> Dataset:

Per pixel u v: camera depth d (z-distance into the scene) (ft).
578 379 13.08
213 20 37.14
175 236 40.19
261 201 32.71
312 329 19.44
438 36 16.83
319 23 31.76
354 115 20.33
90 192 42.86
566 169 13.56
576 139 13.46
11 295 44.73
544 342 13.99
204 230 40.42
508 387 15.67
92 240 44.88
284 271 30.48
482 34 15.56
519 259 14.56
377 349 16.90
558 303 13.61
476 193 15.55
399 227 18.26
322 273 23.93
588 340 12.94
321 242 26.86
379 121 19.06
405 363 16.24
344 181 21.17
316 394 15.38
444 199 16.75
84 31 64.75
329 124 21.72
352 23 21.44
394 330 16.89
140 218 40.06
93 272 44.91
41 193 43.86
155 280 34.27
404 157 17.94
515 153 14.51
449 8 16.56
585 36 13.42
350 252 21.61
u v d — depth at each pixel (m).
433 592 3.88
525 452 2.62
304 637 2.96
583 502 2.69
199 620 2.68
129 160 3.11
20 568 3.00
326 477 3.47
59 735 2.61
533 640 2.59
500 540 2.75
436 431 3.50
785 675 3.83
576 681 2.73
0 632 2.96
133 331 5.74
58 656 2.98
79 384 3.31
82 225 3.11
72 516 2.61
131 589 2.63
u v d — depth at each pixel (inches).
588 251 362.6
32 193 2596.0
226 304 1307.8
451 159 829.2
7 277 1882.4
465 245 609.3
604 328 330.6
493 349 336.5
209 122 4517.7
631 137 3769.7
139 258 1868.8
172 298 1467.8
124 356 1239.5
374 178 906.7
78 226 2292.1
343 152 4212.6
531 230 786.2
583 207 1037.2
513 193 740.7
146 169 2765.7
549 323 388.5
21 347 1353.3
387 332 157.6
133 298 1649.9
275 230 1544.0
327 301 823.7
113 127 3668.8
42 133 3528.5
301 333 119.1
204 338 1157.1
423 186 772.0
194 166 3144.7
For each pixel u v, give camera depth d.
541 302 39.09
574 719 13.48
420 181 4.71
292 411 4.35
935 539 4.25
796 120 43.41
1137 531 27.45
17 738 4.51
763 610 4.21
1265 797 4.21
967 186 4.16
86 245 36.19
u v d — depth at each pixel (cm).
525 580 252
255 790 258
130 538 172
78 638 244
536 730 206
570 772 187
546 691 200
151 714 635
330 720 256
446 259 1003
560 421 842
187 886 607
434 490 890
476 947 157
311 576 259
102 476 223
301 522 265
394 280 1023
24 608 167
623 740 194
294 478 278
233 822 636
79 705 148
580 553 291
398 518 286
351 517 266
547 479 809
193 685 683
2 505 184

> How to complete this task: Reproduce the entries above in full and exactly.

> Response to this task:
Per pixel u v: camera depth d (z-distance into the scene) (ft).
578 379 13.08
213 20 37.14
175 236 40.19
261 201 32.71
312 329 19.44
438 36 16.83
319 23 31.76
354 115 20.33
90 192 42.86
566 169 13.56
576 139 13.46
11 295 44.73
544 342 13.99
204 230 40.42
508 387 15.67
92 240 44.88
284 271 30.48
482 34 15.56
519 259 14.56
377 349 16.90
558 303 13.61
476 193 15.55
399 227 18.26
322 273 23.93
588 340 12.94
321 242 26.86
379 121 19.06
405 363 16.24
344 181 21.17
316 394 15.38
444 199 16.75
84 31 64.75
329 124 21.72
352 23 21.44
394 330 16.89
140 218 40.06
93 272 44.91
41 193 43.86
155 280 34.27
404 157 17.94
515 153 14.51
449 8 16.56
585 36 13.42
350 252 21.61
u v d — depth at each pixel (m).
433 592 3.88
525 452 2.62
304 637 2.96
583 502 2.69
199 620 2.68
129 160 3.11
20 568 3.00
326 477 3.47
59 735 2.61
533 640 2.59
500 540 2.75
436 431 3.50
785 675 3.83
576 681 2.73
0 632 2.96
133 331 5.74
58 656 2.98
79 384 3.31
82 225 3.11
72 516 2.61
131 589 2.63
u v d — depth at each pixel (inches).
588 251 362.6
32 193 2596.0
226 304 1307.8
451 159 829.2
7 277 1882.4
465 245 609.3
604 328 330.6
493 349 336.5
209 122 4517.7
631 137 3769.7
139 258 1868.8
172 298 1467.8
124 356 1239.5
374 178 906.7
78 226 2292.1
343 152 4212.6
531 230 786.2
583 207 1037.2
513 193 740.7
146 169 2765.7
549 323 388.5
21 347 1353.3
387 332 157.6
133 298 1649.9
275 230 1544.0
327 301 823.7
113 127 3668.8
42 133 3528.5
301 333 119.1
204 338 1157.1
423 186 772.0
194 166 3144.7
For each pixel u v, give camera depth d.
541 302 39.09
574 719 13.48
420 181 4.71
292 411 4.35
935 539 4.25
796 120 43.41
1137 531 27.45
17 738 4.51
763 610 4.21
1265 797 4.21
967 186 4.16
86 245 36.19
u v d — depth at each pixel (cm).
525 580 252
255 790 258
130 538 172
78 638 244
536 730 206
570 772 187
546 691 200
151 714 635
330 720 256
446 259 1003
560 421 842
187 886 607
434 490 890
476 947 157
311 576 259
102 476 223
301 522 265
394 280 1023
24 608 167
623 740 194
294 478 278
233 822 636
79 705 148
580 553 291
398 518 286
351 517 266
547 479 809
193 685 683
2 505 184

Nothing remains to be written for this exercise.